Which lines below contain "Descovy"? Pull them out.
*** Provided entries
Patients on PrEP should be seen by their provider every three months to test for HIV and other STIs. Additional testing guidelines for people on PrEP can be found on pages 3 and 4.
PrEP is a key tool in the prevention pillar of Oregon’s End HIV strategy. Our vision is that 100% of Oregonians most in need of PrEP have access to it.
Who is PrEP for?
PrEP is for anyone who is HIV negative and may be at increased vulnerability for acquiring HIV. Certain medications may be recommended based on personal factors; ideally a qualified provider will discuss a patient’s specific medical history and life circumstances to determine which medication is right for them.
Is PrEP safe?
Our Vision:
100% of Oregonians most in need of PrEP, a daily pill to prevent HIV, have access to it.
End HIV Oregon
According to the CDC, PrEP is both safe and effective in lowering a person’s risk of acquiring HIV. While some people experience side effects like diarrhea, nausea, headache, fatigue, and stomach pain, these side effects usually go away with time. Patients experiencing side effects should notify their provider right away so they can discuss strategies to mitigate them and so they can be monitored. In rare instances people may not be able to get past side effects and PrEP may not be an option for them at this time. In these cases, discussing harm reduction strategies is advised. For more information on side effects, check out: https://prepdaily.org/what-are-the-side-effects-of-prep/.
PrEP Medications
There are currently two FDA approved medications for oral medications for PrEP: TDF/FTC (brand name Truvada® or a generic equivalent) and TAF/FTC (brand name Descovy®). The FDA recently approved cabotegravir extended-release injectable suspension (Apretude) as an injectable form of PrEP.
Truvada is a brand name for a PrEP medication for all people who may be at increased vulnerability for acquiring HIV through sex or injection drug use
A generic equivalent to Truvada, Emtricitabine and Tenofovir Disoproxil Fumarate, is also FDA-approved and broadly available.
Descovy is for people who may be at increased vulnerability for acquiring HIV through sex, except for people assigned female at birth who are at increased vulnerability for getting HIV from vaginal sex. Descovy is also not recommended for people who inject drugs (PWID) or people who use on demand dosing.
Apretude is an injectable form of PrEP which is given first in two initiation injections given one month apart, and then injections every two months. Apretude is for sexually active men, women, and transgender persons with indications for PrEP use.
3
******
*** Provided entries
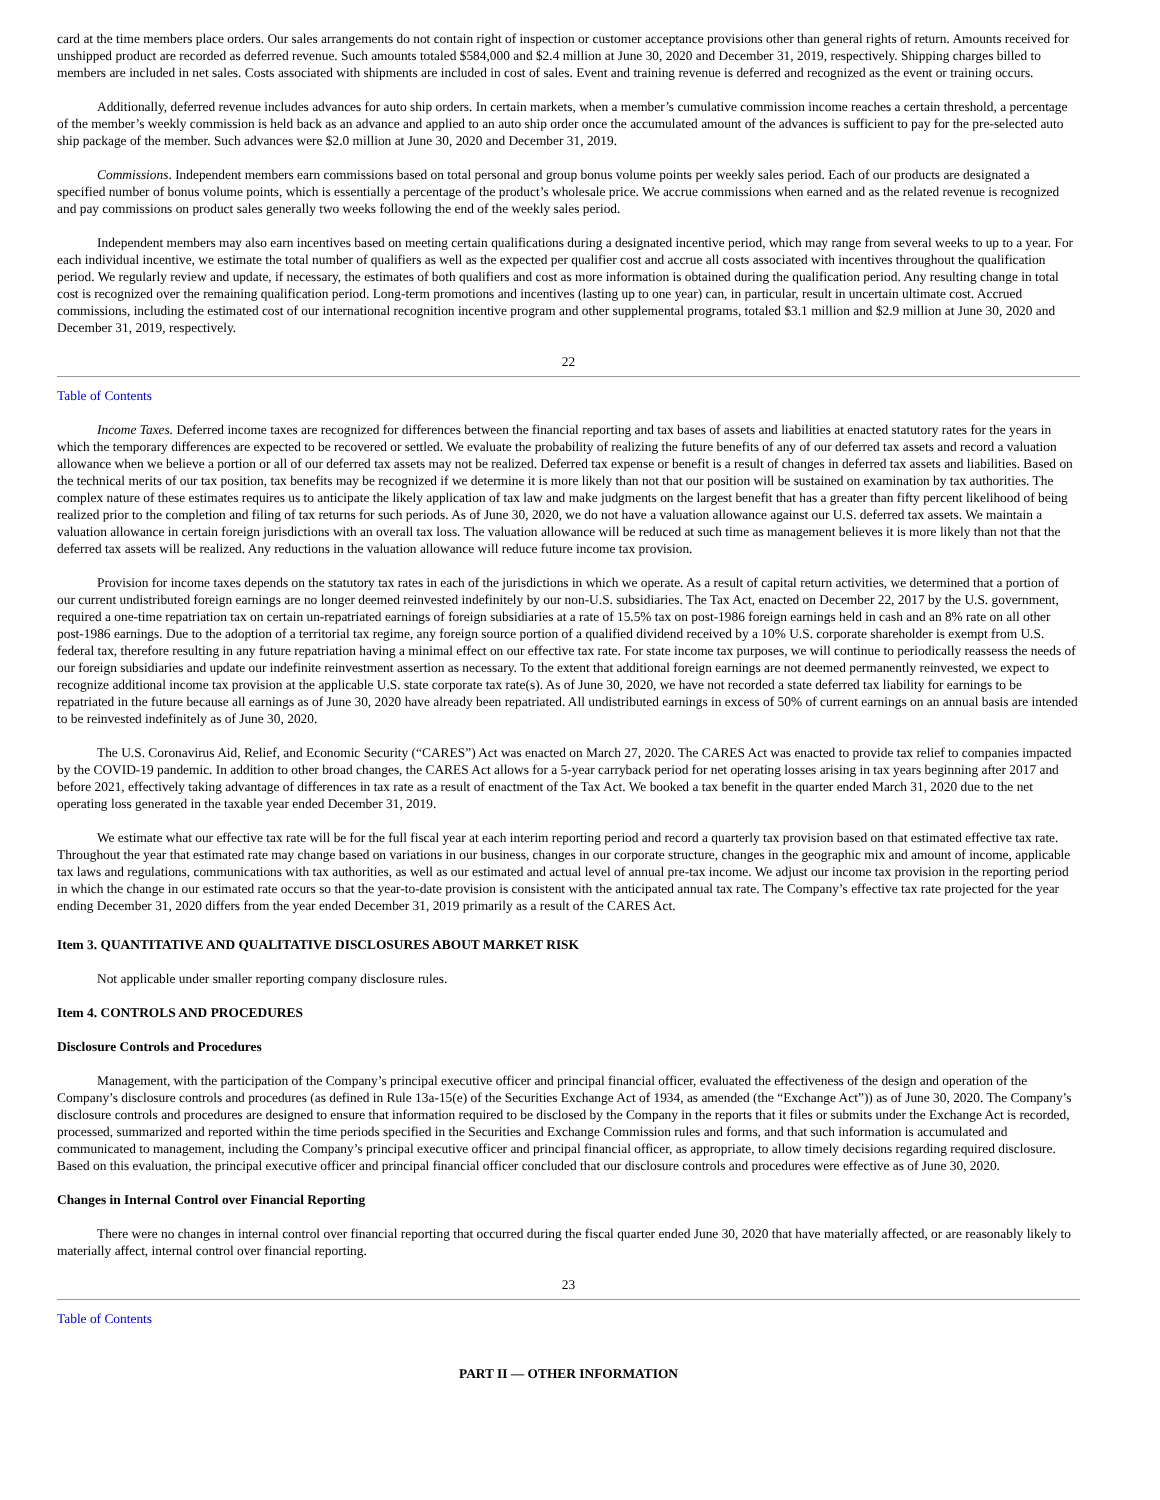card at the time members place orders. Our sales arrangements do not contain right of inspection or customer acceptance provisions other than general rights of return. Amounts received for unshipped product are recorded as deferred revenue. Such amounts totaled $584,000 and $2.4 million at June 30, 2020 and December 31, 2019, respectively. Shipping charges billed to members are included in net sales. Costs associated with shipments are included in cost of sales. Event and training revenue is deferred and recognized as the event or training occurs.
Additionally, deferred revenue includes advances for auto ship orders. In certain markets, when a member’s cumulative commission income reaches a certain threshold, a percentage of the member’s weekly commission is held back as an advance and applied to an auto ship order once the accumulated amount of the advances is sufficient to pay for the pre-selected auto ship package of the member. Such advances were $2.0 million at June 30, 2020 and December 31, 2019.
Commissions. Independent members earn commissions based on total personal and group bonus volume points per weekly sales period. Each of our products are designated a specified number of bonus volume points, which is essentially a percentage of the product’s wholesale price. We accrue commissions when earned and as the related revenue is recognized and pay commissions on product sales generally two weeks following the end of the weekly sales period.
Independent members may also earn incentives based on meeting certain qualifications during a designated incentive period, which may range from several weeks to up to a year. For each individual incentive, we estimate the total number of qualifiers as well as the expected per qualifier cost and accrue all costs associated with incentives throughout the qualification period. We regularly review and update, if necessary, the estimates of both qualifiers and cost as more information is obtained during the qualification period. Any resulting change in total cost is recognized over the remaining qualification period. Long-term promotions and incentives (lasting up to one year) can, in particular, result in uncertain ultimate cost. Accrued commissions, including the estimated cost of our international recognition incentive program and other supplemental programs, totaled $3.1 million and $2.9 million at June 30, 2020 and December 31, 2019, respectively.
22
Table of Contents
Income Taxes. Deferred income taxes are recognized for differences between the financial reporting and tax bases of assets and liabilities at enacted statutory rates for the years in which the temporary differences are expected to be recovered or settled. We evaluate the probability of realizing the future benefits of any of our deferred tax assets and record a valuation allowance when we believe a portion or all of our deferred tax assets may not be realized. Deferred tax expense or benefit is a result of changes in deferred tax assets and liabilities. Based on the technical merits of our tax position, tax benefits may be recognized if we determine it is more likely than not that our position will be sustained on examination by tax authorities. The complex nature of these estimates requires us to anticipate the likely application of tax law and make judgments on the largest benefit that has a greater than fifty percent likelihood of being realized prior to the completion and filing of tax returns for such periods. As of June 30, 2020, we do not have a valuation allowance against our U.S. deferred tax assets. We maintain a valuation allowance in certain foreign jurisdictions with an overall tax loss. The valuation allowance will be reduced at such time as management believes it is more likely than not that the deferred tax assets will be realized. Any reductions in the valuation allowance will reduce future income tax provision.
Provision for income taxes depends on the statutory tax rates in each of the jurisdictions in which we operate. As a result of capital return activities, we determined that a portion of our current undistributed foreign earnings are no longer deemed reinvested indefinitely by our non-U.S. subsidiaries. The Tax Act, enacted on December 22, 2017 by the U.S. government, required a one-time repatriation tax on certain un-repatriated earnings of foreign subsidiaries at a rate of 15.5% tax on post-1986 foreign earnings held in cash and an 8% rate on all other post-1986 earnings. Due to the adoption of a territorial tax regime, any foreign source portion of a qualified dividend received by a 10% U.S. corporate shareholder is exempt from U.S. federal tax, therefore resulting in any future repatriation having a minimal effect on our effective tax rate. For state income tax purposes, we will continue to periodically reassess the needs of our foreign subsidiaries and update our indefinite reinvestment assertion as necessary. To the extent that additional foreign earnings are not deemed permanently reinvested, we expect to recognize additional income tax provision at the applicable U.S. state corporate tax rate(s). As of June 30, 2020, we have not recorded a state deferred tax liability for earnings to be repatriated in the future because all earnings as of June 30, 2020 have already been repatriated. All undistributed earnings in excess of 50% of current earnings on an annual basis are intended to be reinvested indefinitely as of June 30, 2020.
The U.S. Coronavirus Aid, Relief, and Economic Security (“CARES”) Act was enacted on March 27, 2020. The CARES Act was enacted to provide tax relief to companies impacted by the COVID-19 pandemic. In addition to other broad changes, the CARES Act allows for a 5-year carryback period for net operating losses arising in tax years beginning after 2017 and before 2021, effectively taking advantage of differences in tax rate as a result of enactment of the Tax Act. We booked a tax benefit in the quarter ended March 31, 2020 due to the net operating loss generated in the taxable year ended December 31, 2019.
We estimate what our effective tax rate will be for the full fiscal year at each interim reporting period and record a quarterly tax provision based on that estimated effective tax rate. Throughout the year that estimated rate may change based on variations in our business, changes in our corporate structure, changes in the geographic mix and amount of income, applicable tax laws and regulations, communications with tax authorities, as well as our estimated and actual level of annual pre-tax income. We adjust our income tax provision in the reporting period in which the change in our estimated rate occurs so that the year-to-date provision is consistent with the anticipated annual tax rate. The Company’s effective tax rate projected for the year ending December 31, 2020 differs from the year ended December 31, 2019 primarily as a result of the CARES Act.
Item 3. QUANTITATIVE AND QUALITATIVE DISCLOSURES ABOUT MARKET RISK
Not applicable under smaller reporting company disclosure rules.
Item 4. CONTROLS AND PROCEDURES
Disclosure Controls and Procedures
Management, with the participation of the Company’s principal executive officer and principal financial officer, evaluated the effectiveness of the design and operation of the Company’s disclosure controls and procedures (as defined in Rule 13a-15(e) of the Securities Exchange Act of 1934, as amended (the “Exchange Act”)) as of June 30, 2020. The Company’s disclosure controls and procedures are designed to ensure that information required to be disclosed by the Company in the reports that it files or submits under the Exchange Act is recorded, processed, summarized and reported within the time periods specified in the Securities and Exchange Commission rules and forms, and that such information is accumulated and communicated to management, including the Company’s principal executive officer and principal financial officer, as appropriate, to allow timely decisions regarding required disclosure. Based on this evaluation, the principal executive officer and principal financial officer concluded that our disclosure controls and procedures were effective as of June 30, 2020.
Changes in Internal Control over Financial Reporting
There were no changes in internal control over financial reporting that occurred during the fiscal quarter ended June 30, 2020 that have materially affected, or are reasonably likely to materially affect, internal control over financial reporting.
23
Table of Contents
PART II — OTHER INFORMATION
******
(Your solution):
There are currently two FDA approved medications for oral medications for PrEP: TDF/FTC (brand name Truvada® or a generic equivalent) and TAF/FTC (brand name Descovy®). The FDA recently approved cabotegravir extended-release injectable suspension (Apretude) as an injectable form of PrEP.
Descovy is for people who may be at increased vulnerability for acquiring HIV through sex, except for people assigned female at birth who are at increased vulnerability for getting HIV from vaginal sex. Descovy is also not recommended for people who inject drugs (PWID) or people who use on demand dosing.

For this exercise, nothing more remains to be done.